▼▼▼

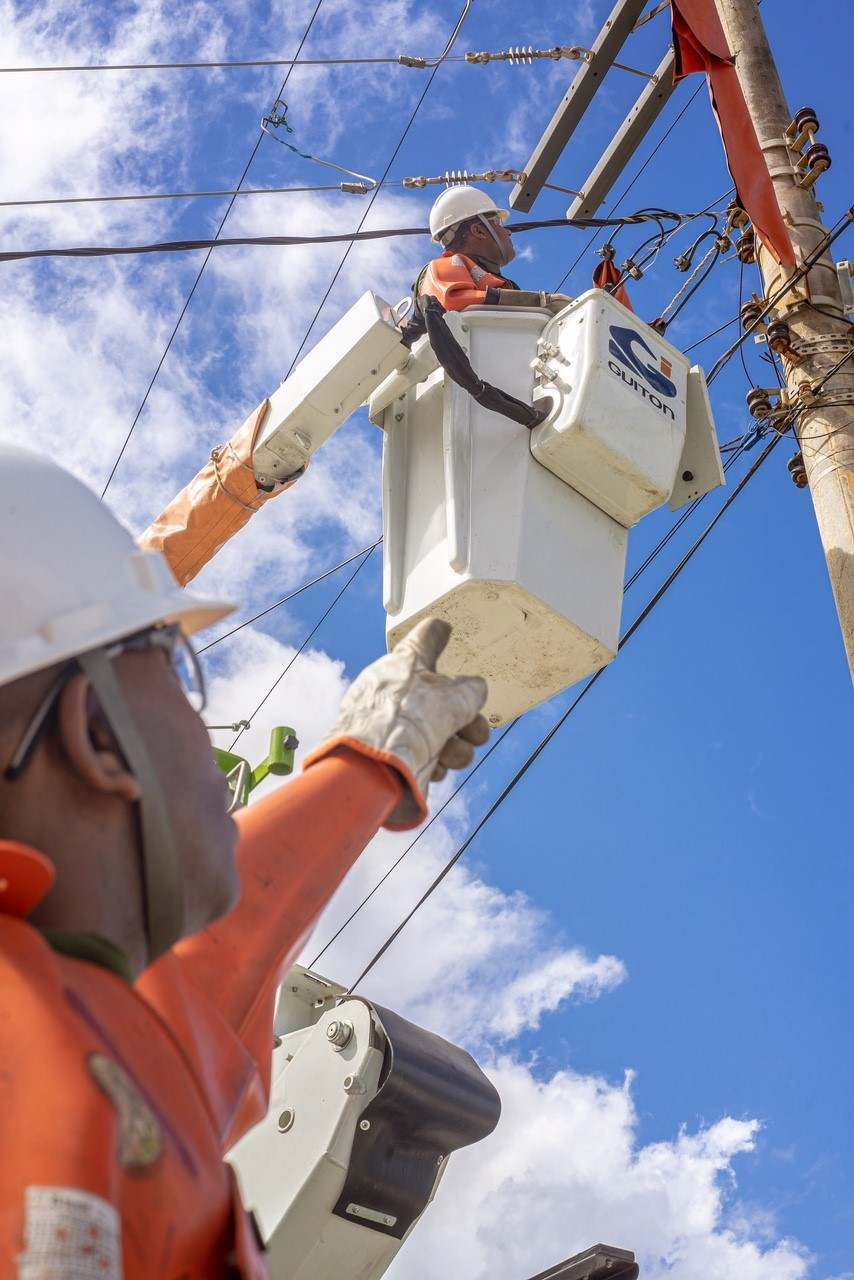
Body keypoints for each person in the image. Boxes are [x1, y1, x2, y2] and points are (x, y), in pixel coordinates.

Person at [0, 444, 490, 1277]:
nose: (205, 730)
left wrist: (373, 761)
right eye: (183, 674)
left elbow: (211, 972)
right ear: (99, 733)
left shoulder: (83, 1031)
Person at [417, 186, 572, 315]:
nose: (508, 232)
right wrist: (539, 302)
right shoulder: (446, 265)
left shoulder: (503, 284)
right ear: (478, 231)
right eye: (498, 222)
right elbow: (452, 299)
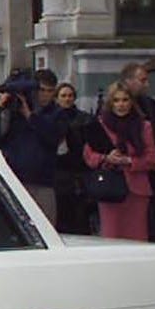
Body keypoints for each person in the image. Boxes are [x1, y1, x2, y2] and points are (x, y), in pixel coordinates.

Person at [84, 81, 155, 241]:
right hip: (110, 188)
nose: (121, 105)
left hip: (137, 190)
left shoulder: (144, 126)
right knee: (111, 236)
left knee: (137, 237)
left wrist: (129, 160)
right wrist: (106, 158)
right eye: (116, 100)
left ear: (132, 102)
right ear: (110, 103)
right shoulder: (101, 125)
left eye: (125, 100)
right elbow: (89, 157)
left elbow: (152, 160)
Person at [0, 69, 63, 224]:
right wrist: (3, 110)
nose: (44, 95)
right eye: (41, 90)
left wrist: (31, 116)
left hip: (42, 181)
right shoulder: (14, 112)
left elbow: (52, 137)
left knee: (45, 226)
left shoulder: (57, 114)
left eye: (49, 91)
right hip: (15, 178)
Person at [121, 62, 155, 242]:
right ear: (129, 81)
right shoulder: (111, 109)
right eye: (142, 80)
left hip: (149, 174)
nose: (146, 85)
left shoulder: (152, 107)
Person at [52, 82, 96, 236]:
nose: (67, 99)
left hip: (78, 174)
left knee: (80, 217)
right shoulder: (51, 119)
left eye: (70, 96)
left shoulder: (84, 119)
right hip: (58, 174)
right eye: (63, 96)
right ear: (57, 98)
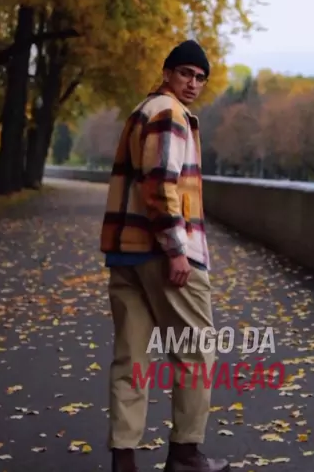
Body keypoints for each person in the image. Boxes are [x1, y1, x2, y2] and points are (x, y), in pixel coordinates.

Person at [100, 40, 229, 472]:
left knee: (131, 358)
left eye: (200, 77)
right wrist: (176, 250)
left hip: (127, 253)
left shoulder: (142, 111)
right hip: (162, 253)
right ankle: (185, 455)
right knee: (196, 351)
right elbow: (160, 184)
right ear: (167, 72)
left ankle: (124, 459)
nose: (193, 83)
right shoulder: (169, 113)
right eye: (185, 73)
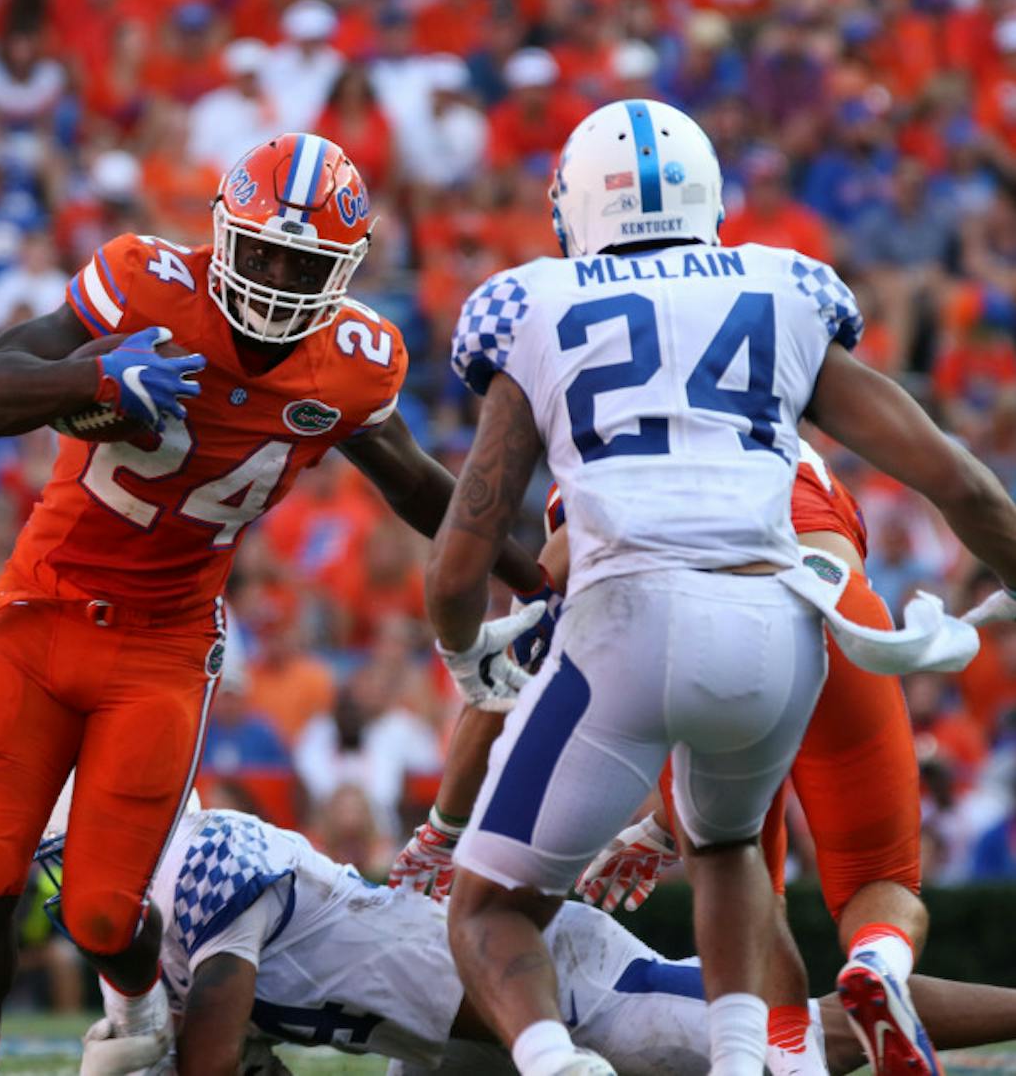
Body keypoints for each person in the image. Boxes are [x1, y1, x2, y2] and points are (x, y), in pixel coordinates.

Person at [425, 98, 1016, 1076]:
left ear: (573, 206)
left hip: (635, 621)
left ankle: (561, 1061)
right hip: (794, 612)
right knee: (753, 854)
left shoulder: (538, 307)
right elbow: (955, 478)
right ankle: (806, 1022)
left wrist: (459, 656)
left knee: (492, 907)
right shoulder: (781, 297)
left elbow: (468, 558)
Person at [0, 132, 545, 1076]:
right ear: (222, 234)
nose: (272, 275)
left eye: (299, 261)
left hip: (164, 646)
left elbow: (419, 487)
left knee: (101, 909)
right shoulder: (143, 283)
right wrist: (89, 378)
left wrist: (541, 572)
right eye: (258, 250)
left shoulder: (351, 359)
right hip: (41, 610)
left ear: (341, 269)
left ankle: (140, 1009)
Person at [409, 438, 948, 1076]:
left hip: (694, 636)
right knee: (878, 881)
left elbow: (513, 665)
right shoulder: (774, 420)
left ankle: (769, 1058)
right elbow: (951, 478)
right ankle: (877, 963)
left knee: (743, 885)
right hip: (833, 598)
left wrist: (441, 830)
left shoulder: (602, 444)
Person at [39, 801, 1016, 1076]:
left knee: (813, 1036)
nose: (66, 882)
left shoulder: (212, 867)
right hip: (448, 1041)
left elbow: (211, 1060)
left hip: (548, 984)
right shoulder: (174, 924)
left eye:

▲▲▲

Copy out, from the listing above, every line that contains the word "elbow".

left elbow: (211, 972)
right elbow: (452, 299)
right elbow: (89, 157)
left elbow: (152, 160)
left elbow: (52, 137)
right elbow: (160, 184)
right elbow: (955, 478)
left elbow: (468, 558)
left elbow: (419, 487)
left elbow: (513, 665)
right elbow: (951, 478)
left elbow: (211, 1060)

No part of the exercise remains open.